Just a question that has been rattling around in the gourd. What age
group are B/A enthusiast-type folks here on the Net? I know we have the
folks from when they (the B/A's) were the most active (and I'm talking
SX11 here), but I wonder if there's a large following of Boomers that
picked up on it too. I only say this because I don't see as many
30's-40's-50's people at the Hamfests and other gatherings as I see my
elders (Gentlemen, all). So the question bubbles up outta the tar? How
old are the folks on rec.radio.amateur.boatanchor?
rgds, Mark S.


Just turned 59. First licensed in 1963. Novice about 8 months then
took the general. First rig was a DX-60 and SX-101A. I had built a
Knight R-55 but never got it working well enough for ham radio use.
It was a sort-a OK, AM SWL radio.

Gotta say that 75 watts CW, crystal controlled on 15 meters (this is
in Hawaii) was the most fun of all. Used to work VK's, ZL's, and
JA's in the afternoon.

Kinda dropped out of ham radio over the years, what with computers,
programming in assembler and PL/I.

Now restoring a Signal/One CX7A as well as other boatanchors. I
have a theory that these things are way under valued as collectables
and relics of a never to be seen again, technological era.

I know folk who collect civil war stuff. While that is
"interesting", most of that can be made with blacksmith technology,
because, that's how it was made.

No one will ever make a Collins 75S-1 again. Ever. The technolgy
doesn't exist any more.

I've bought a couple items from list members, Collins. Good folks
to deal with.

For a number of reasons, health, miserable employers, some poor life
choices on my part, I don't have a lot of spare cash but what I
have, I've been investing in boatanchors.

The weird thing about the 75S-1 is that it looks modern, sorta. You
can tell that it's not a SX-28 or 75A-1 or NC-188. If I had the
cash, I'd buy every 75S-1 I could. It's right at that cusp where
they still used vacuum tubes but wanted to build smallish radios.

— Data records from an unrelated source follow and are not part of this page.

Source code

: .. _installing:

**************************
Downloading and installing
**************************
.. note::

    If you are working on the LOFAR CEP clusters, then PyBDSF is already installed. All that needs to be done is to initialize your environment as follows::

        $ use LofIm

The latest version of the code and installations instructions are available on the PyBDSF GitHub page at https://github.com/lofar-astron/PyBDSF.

Adopted a SX-100 from a fellow who threatened to send it to the
landfill. If he had only known to put a red dropcloth behind it, he
could-a sold it for $1,600.

I just built the transmitter half of a PIXIE2 and plan to use it
with an SB-303. Maybe get a WA6OTP PTO kit and use it with the
SB-303. What fun that would be.

I built the PIXIE2 transmitter into a mini-DX-60. I submitted the
pictures to eham but they haven't put them up yet. You can preview
this at
www.kiyoinc.com/dx60.htm

Let me know what you think. It's just a fun project.

I think of the SB-303 as another landmark piece of technology
history. Solid state but not digital. 100% analog circuitry pushed
to the limit to get the stability and frequency readout.

In the full range of history, there's an incredibly brief period
when those things made sense. After about 1970, 1975, it's digital.
Before 1955, 1960, maybe, the look was completely different.

I had a page up on Heathstuff but took it down for re-hosting.

I've been looking at the DVFO project sites and wonder why no one
has set up one of those as a "all-bander" for S-Lines. Program
the readout for the Collins 1st IF offset and 200 kHz steps.

Similarly, the Ten-Tec 1284, can it be that hard to program the PIC
for 100/1,000 Hz steps? Anyone have a PIC de-compiler?

What a nice little receiver it would make.